------ Input for this task ------
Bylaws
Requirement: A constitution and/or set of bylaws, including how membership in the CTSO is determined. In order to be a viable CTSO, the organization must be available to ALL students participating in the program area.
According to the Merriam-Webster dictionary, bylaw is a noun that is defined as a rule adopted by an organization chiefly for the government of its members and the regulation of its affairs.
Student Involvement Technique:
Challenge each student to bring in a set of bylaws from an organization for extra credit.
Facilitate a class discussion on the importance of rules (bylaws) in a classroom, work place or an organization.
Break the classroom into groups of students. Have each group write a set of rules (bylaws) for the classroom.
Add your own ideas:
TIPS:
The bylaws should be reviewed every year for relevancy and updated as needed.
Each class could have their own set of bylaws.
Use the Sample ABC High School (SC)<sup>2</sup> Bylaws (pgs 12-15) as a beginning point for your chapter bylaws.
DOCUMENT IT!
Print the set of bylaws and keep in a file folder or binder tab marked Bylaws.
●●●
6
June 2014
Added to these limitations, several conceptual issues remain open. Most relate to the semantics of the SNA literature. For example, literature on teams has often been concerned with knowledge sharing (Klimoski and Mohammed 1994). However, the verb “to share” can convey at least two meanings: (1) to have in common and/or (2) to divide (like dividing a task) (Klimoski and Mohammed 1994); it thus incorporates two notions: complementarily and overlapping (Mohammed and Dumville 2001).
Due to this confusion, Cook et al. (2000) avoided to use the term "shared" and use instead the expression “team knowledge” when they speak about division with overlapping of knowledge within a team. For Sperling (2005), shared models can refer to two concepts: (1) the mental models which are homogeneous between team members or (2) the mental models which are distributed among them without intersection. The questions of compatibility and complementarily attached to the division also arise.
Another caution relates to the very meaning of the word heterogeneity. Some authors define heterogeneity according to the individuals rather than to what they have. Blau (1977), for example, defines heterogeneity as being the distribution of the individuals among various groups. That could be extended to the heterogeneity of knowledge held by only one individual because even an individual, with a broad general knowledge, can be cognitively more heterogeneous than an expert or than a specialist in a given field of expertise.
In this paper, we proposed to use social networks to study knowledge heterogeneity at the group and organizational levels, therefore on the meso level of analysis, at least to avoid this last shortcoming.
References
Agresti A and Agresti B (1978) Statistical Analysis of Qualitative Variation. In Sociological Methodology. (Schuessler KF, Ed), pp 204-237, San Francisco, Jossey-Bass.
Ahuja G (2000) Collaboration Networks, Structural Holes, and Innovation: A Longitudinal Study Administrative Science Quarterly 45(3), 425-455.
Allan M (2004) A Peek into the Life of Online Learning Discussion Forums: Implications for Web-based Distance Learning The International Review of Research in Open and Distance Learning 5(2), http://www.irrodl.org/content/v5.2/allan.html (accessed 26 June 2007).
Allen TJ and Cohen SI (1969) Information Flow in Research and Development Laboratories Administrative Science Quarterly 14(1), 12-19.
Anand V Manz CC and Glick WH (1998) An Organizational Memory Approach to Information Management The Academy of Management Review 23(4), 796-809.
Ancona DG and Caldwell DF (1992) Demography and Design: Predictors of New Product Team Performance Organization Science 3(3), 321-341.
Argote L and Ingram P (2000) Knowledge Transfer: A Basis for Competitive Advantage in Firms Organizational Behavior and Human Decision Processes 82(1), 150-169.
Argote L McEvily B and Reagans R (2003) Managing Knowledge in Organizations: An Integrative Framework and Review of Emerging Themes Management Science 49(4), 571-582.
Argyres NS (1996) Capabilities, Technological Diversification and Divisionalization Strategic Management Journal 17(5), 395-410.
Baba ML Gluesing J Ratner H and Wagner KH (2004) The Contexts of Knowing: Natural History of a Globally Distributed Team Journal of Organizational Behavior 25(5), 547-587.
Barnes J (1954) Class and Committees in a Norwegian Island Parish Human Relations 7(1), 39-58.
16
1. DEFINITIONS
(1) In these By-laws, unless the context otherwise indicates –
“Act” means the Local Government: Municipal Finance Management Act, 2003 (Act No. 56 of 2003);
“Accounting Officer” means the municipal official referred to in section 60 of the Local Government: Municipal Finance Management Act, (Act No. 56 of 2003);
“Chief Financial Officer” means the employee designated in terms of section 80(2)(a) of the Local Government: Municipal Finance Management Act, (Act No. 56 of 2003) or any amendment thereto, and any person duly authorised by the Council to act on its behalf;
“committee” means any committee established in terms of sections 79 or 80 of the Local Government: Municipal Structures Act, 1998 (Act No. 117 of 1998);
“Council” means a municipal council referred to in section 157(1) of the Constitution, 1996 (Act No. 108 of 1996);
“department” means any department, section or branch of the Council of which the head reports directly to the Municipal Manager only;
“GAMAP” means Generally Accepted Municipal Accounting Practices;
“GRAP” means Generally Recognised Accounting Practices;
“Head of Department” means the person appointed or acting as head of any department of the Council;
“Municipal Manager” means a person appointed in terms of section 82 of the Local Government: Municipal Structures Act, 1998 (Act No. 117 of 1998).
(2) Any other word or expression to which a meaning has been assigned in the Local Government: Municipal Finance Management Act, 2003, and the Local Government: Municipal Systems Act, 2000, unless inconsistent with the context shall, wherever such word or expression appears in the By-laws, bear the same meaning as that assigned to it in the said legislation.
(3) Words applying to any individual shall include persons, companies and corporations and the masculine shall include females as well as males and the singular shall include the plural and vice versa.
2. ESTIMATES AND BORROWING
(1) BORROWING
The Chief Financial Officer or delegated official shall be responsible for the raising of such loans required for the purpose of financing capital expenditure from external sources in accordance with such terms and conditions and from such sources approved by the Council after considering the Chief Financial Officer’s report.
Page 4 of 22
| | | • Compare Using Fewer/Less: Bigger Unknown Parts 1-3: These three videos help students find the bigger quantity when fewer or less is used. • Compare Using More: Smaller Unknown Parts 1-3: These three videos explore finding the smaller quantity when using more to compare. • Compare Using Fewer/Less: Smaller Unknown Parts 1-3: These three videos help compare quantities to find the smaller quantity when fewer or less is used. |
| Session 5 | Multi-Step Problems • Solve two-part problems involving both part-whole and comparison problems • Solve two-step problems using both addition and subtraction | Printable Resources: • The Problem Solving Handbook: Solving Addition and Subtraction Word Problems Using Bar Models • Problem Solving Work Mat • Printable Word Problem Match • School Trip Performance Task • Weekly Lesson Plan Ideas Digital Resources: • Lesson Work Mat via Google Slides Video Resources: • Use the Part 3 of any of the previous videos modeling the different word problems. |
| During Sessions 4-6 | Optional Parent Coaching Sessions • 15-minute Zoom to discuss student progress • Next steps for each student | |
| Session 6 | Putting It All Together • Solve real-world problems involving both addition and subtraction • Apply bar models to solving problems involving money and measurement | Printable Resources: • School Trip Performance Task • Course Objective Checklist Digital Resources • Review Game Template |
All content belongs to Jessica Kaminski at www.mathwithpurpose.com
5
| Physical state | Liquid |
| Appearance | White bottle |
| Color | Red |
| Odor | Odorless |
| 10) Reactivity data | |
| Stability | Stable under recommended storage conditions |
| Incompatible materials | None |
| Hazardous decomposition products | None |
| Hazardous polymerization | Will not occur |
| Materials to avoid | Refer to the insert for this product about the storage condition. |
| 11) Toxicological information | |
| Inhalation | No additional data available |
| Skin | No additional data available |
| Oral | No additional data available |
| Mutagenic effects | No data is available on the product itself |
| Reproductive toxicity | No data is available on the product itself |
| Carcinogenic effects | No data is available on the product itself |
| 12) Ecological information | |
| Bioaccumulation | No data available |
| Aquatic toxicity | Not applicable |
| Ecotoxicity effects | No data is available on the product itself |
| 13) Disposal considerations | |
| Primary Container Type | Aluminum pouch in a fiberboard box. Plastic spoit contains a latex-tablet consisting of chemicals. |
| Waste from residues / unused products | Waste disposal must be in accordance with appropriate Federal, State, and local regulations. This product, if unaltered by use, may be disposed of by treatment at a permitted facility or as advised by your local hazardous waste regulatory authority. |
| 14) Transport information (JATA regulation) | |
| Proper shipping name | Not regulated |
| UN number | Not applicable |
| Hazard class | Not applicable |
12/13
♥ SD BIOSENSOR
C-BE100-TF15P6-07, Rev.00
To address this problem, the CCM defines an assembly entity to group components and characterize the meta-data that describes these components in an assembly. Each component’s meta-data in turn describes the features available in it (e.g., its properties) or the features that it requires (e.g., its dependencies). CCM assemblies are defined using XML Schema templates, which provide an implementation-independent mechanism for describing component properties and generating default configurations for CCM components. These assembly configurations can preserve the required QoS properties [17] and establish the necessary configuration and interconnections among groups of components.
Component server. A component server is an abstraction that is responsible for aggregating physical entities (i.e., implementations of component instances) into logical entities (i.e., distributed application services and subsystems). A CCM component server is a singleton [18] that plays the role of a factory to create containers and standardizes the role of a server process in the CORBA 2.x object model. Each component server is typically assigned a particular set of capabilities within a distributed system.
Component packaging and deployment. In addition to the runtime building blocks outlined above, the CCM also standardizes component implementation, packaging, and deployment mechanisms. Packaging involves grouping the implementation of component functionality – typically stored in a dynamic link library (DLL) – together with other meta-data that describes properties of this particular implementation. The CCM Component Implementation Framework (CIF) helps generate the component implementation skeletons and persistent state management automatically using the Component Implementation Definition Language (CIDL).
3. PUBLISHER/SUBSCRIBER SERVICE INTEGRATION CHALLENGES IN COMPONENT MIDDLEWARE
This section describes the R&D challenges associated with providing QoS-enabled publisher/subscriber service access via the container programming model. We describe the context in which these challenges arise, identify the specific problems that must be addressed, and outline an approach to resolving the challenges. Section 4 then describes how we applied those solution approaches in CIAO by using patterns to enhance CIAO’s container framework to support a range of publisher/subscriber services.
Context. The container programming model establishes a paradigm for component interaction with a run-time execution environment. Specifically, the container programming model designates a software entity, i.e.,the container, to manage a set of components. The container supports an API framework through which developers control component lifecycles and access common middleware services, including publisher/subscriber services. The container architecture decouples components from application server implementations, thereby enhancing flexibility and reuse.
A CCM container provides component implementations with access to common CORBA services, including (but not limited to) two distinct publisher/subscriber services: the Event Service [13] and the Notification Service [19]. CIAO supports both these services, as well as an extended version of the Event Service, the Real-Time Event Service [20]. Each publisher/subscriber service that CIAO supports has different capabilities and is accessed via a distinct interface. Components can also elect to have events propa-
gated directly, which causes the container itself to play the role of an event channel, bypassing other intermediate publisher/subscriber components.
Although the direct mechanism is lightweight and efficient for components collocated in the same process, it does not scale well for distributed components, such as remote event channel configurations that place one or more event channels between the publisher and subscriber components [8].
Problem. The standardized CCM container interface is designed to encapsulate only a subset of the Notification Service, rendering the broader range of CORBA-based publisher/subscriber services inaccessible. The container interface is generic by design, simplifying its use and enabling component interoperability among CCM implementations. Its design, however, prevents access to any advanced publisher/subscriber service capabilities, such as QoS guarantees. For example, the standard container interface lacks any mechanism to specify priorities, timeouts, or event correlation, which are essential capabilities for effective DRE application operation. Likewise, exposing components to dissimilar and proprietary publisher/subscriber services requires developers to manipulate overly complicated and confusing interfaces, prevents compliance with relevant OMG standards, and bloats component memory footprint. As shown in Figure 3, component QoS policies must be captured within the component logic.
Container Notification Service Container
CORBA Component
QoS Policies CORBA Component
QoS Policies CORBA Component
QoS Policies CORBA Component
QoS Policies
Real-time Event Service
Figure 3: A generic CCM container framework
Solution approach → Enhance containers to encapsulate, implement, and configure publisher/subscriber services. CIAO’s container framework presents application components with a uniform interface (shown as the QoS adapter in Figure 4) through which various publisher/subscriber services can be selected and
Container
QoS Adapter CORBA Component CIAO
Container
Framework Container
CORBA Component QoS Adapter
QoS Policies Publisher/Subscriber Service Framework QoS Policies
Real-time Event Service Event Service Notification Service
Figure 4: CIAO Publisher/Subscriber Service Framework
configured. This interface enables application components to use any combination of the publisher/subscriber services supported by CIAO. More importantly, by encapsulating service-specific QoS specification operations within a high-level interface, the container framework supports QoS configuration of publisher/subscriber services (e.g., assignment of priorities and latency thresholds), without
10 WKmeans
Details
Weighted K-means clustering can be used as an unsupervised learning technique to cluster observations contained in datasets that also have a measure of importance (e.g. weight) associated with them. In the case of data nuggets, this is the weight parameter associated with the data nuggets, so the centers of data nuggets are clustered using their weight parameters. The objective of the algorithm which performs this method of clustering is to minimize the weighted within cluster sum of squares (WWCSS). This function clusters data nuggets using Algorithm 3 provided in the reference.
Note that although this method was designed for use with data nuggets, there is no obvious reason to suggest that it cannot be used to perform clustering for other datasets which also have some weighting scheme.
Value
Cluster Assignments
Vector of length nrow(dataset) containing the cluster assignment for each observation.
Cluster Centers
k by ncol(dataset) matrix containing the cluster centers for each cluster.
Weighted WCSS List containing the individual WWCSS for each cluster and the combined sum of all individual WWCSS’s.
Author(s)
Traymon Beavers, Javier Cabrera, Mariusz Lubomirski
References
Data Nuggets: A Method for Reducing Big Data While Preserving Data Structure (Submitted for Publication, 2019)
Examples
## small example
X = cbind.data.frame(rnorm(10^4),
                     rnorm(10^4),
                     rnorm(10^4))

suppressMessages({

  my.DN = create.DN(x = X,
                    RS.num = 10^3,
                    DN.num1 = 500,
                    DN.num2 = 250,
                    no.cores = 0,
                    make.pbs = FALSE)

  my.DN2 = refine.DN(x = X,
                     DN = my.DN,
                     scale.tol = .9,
------
> _Problem to work on_:
Where does the word "containing" appear in the material above? Copy every line that holds it.

> _Written response_:
Vector of length nrow(dataset) containing the cluster assignment for each observation.
k by ncol(dataset) matrix containing the cluster centers for each cluster.
Weighted WCSS List containing the individual WWCSS for each cluster and the combined sum of all individual WWCSS’s.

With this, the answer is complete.